**What is being asked:** Render each line of the rows below as an item in a numbered list, omitting any blank lines.

--- Exercise input ---

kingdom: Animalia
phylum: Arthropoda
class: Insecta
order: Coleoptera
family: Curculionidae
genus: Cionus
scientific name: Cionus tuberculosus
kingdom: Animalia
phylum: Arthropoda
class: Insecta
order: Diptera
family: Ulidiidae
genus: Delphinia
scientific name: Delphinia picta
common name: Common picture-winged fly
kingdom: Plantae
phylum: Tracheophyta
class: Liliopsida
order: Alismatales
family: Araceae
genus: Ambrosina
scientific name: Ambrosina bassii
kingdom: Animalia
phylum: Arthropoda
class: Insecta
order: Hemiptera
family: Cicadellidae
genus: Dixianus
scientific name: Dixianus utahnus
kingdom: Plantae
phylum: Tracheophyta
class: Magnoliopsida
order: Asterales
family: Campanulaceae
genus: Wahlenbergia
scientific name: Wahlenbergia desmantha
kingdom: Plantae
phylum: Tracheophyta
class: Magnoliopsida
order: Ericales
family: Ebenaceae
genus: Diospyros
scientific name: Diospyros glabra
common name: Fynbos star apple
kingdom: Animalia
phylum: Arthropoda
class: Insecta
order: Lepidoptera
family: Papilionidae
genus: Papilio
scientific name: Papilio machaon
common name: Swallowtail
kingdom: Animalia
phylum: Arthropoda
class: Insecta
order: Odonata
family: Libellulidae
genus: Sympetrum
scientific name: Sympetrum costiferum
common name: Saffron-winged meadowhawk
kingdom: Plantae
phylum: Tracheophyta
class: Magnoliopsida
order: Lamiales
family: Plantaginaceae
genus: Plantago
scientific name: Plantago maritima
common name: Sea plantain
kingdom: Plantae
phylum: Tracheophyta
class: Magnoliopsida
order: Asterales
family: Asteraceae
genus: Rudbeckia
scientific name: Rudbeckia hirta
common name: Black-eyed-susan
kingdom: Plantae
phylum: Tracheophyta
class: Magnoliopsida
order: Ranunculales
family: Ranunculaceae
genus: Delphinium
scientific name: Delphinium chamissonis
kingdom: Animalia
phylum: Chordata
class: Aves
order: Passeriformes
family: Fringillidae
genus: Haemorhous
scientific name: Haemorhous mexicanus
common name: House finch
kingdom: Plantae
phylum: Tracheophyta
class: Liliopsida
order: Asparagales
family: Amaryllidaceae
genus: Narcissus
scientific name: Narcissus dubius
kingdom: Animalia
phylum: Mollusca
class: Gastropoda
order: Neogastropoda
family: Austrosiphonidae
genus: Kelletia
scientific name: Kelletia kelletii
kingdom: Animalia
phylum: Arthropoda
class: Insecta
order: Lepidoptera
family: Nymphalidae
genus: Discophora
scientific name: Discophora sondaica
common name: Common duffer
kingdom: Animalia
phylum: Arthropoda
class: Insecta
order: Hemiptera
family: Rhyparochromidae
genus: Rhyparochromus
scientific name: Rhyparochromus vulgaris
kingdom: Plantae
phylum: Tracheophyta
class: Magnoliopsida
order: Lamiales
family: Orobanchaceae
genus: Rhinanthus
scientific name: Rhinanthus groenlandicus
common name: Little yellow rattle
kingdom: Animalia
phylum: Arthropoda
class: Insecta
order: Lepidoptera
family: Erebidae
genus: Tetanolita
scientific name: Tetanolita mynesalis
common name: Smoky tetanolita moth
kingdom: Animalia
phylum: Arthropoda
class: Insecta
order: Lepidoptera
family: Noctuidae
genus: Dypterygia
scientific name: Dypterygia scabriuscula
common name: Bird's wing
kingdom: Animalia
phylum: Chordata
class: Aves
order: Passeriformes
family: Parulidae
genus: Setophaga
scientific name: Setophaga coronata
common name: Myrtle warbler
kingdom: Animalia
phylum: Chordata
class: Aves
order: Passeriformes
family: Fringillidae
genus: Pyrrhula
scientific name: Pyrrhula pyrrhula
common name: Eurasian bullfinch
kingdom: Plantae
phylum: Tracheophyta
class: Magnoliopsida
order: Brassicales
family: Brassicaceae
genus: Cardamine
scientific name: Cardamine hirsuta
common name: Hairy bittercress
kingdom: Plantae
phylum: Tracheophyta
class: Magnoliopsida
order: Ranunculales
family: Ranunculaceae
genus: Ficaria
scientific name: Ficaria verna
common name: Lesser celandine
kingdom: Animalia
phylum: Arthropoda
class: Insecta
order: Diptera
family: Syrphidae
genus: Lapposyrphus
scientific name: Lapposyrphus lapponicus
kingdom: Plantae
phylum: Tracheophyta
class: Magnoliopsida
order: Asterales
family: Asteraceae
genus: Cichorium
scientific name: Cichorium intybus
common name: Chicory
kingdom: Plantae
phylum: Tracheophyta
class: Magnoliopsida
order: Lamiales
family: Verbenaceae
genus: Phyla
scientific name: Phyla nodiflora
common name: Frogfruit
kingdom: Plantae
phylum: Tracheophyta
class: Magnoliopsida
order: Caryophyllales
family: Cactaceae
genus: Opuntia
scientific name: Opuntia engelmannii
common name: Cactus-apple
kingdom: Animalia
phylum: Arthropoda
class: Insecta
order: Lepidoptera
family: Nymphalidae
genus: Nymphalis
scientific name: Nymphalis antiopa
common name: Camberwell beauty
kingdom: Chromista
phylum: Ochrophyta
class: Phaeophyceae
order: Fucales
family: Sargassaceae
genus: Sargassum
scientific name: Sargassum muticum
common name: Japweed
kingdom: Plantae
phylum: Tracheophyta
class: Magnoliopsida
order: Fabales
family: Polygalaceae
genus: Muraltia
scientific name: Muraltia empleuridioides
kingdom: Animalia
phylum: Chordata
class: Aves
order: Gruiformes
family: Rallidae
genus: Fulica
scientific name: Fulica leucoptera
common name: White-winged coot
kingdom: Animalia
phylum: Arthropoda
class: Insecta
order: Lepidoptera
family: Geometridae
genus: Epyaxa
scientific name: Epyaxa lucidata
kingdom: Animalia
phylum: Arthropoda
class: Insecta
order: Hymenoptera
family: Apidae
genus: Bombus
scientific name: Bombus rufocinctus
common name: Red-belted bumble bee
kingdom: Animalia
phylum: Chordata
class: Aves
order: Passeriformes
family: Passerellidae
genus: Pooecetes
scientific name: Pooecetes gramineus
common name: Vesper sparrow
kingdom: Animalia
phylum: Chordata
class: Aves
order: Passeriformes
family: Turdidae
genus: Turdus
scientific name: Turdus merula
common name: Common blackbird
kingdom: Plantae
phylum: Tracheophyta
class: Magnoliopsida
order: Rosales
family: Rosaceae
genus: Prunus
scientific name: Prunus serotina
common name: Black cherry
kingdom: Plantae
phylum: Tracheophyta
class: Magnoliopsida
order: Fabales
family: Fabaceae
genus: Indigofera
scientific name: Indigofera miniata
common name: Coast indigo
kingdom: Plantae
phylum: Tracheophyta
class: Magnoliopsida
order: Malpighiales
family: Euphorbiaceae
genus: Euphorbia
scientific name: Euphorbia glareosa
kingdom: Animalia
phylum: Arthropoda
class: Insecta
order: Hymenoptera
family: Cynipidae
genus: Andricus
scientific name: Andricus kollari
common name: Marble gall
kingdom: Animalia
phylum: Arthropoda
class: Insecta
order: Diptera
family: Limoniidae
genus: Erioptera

---

**Expected answer:**
1. kingdom: Animalia
2. phylum: Arthropoda
3. class: Insecta
4. order: Coleoptera
5. family: Curculionidae
6. genus: Cionus
7. scientific name: Cionus tuberculosus
8. kingdom: Animalia
9. phylum: Arthropoda
10. class: Insecta
11. order: Diptera
12. family: Ulidiidae
13. genus: Delphinia
14. scientific name: Delphinia picta
15. common name: Common picture-winged fly
16. kingdom: Plantae
17. phylum: Tracheophyta
18. class: Liliopsida
19. order: Alismatales
20. family: Araceae
21. genus: Ambrosina
22. scientific name: Ambrosina bassii
23. kingdom: Animalia
24. phylum: Arthropoda
25. class: Insecta
26. order: Hemiptera
27. family: Cicadellidae
28. genus: Dixianus
29. scientific name: Dixianus utahnus
30. kingdom: Plantae
31. phylum: Tracheophyta
32. class: Magnoliopsida
33. order: Asterales
34. family: Campanulaceae
35. genus: Wahlenbergia
36. scientific name: Wahlenbergia desmantha
37. kingdom: Plantae
38. phylum: Tracheophyta
39. class: Magnoliopsida
40. order: Ericales
41. family: Ebenaceae
42. genus: Diospyros
43. scientific name: Diospyros glabra
44. common name: Fynbos star apple
45. kingdom: Animalia
46. phylum: Arthropoda
47. class: Insecta
48. order: Lepidoptera
49. family: Papilionidae
50. genus: Papilio
51. scientific name: Papilio machaon
52. common name: Swallowtail
53. kingdom: Animalia
54. phylum: Arthropoda
55. class: Insecta
56. order: Odonata
57. family: Libellulidae
58. genus: Sympetrum
59. scientific name: Sympetrum costiferum
60. common name: Saffron-winged meadowhawk
61. kingdom: Plantae
62. phylum: Tracheophyta
63. class: Magnoliopsida
64. order: Lamiales
65. family: Plantaginaceae
66. genus: Plantago
67. scientific name: Plantago maritima
68. common name: Sea plantain
69. kingdom: Plantae
70. phylum: Tracheophyta
71. class: Magnoliopsida
72. order: Asterales
73. family: Asteraceae
74. genus: Rudbeckia
75. scientific name: Rudbeckia hirta
76. common name: Black-eyed-susan
77. kingdom: Plantae
78. phylum: Tracheophyta
79. class: Magnoliopsida
80. order: Ranunculales
81. family: Ranunculaceae
82. genus: Delphinium
83. scientific name: Delphinium chamissonis
84. kingdom: Animalia
85. phylum: Chordata
86. class: Aves
87. order: Passeriformes
88. family: Fringillidae
89. genus: Haemorhous
90. scientific name: Haemorhous mexicanus
91. common name: House finch
92. kingdom: Plantae
93. phylum: Tracheophyta
94. class: Liliopsida
95. order: Asparagales
96. family: Amaryllidaceae
97. genus: Narcissus
98. scientific name: Narcissus dubius
99. kingdom: Animalia
100. phylum: Mollusca
101. class: Gastropoda
102. order: Neogastropoda
103. family: Austrosiphonidae
104. genus: Kelletia
105. scientific name: Kelletia kelletii
106. kingdom: Animalia
107. phylum: Arthropoda
108. class: Insecta
109. order: Lepidoptera
110. family: Nymphalidae
111. genus: Discophora
112. scientific name: Discophora sondaica
113. common name: Common duffer
114. kingdom: Animalia
115. phylum: Arthropoda
116. class: Insecta
117. order: Hemiptera
118. family: Rhyparochromidae
119. genus: Rhyparochromus
120. scientific name: Rhyparochromus vulgaris
121. kingdom: Plantae
122. phylum: Tracheophyta
123. class: Magnoliopsida
124. order: Lamiales
125. family: Orobanchaceae
126. genus: Rhinanthus
127. scientific name: Rhinanthus groenlandicus
128. common name: Little yellow rattle
129. kingdom: Animalia
130. phylum: Arthropoda
131. class: Insecta
132. order: Lepidoptera
133. family: Erebidae
134. genus: Tetanolita
135. scientific name: Tetanolita mynesalis
136. common name: Smoky tetanolita moth
137. kingdom: Animalia
138. phylum: Arthropoda
139. class: Insecta
140. order: Lepidoptera
141. family: Noctuidae
142. genus: Dypterygia
143. scientific name: Dypterygia scabriuscula
144. common name: Bird's wing
145. kingdom: Animalia
146. phylum: Chordata
147. class: Aves
148. order: Passeriformes
149. family: Parulidae
150. genus: Setophaga
151. scientific name: Setophaga coronata
152. common name: Myrtle warbler
153. kingdom: Animalia
154. phylum: Chordata
155. class: Aves
156. order: Passeriformes
157. family: Fringillidae
158. genus: Pyrrhula
159. scientific name: Pyrrhula pyrrhula
160. common name: Eurasian bullfinch
161. kingdom: Plantae
162. phylum: Tracheophyta
163. class: Magnoliopsida
164. order: Brassicales
165. family: Brassicaceae
166. genus: Cardamine
167. scientific name: Cardamine hirsuta
168. common name: Hairy bittercress
169. kingdom: Plantae
170. phylum: Tracheophyta
171. class: Magnoliopsida
172. order: Ranunculales
173. family: Ranunculaceae
174. genus: Ficaria
175. scientific name: Ficaria verna
176. common name: Lesser celandine
177. kingdom: Animalia
178. phylum: Arthropoda
179. class: Insecta
180. order: Diptera
181. family: Syrphidae
182. genus: Lapposyrphus
183. scientific name: Lapposyrphus lapponicus
184. kingdom: Plantae
185. phylum: Tracheophyta
186. class: Magnoliopsida
187. order: Asterales
188. family: Asteraceae
189. genus: Cichorium
190. scientific name: Cichorium intybus
191. common name: Chicory
192. kingdom: Plantae
193. phylum: Tracheophyta
194. class: Magnoliopsida
195. order: Lamiales
196. family: Verbenaceae
197. genus: Phyla
198. scientific name: Phyla nodiflora
199. common name: Frogfruit
200. kingdom: Plantae
201. phylum: Tracheophyta
202. class: Magnoliopsida
203. order: Caryophyllales
204. family: Cactaceae
205. genus: Opuntia
206. scientific name: Opuntia engelmannii
207. common name: Cactus-apple
208. kingdom: Animalia
209. phylum: Arthropoda
210. class: Insecta
211. order: Lepidoptera
212. family: Nymphalidae
213. genus: Nymphalis
214. scientific name: Nymphalis antiopa
215. common name: Camberwell beauty
216. kingdom: Chromista
217. phylum: Ochrophyta
218. class: Phaeophyceae
219. order: Fucales
220. family: Sargassaceae
221. genus: Sargassum
222. scientific name: Sargassum muticum
223. common name: Japweed
224. kingdom: Plantae
225. phylum: Tracheophyta
226. class: Magnoliopsida
227. order: Fabales
228. family: Polygalaceae
229. genus: Muraltia
230. scientific name: Muraltia empleuridioides
231. kingdom: Animalia
232. phylum: Chordata
233. class: Aves
234. order: Gruiformes
235. family: Rallidae
236. genus: Fulica
237. scientific name: Fulica leucoptera
238. common name: White-winged coot
239. kingdom: Animalia
240. phylum: Arthropoda
241. class: Insecta
242. order: Lepidoptera
243. family: Geometridae
244. genus: Epyaxa
245. scientific name: Epyaxa lucidata
246. kingdom: Animalia
247. phylum: Arthropoda
248. class: Insecta
249. order: Hymenoptera
250. family: Apidae
251. genus: Bombus
252. scientific name: Bombus rufocinctus
253. common name: Red-belted bumble bee
254. kingdom: Animalia
255. phylum: Chordata
256. class: Aves
257. order: Passeriformes
258. family: Passerellidae
259. genus: Pooecetes
260. scientific name: Pooecetes gramineus
261. common name: Vesper sparrow
262. kingdom: Animalia
263. phylum: Chordata
264. class: Aves
265. order: Passeriformes
266. family: Turdidae
267. genus: Turdus
268. scientific name: Turdus merula
269. common name: Common blackbird
270. kingdom: Plantae
271. phylum: Tracheophyta
272. class: Magnoliopsida
273. order: Rosales
274. family: Rosaceae
275. genus: Prunus
276. scientific name: Prunus serotina
277. common name: Black cherry
278. kingdom: Plantae
279. phylum: Tracheophyta
280. class: Magnoliopsida
281. order: Fabales
282. family: Fabaceae
283. genus: Indigofera
284. scientific name: Indigofera miniata
285. common name: Coast indigo
286. kingdom: Plantae
287. phylum: Tracheophyta
288. class: Magnoliopsida
289. order: Malpighiales
290. family: Euphorbiaceae
291. genus: Euphorbia
292. scientific name: Euphorbia glareosa
293. kingdom: Animalia
294. phylum: Arthropoda
295. class: Insecta
296. order: Hymenoptera
297. family: Cynipidae
298. genus: Andricus
299. scientific name: Andricus kollari
300. common name: Marble gall
301. kingdom: Animalia
302. phylum: Arthropoda
303. class: Insecta
304. order: Diptera
305. family: Limoniidae
306. genus: Erioptera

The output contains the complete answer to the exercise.